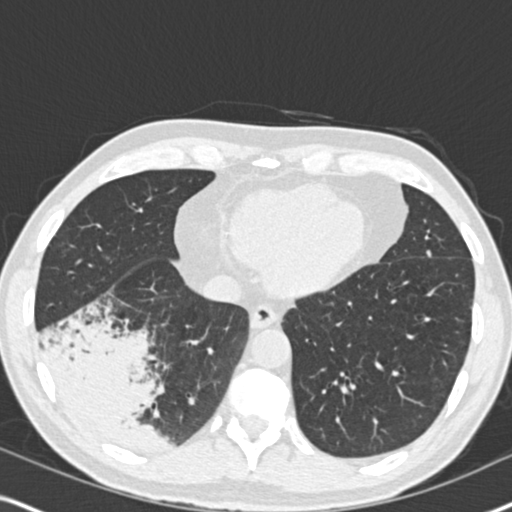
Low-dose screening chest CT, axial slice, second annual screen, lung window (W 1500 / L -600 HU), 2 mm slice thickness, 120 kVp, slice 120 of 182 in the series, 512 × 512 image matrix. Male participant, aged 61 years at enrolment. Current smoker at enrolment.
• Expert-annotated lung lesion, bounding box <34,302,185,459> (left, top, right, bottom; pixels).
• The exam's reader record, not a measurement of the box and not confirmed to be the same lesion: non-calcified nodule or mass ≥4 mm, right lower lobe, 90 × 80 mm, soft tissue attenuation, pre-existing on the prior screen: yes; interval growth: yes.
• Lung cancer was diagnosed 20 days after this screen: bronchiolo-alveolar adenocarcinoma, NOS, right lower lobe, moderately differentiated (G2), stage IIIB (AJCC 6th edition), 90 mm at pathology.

--

● **WORK ITEM**
Tally the lines of the material above that contain the word "lobe" and report the total alone.

● **ANSWER SPACE**
2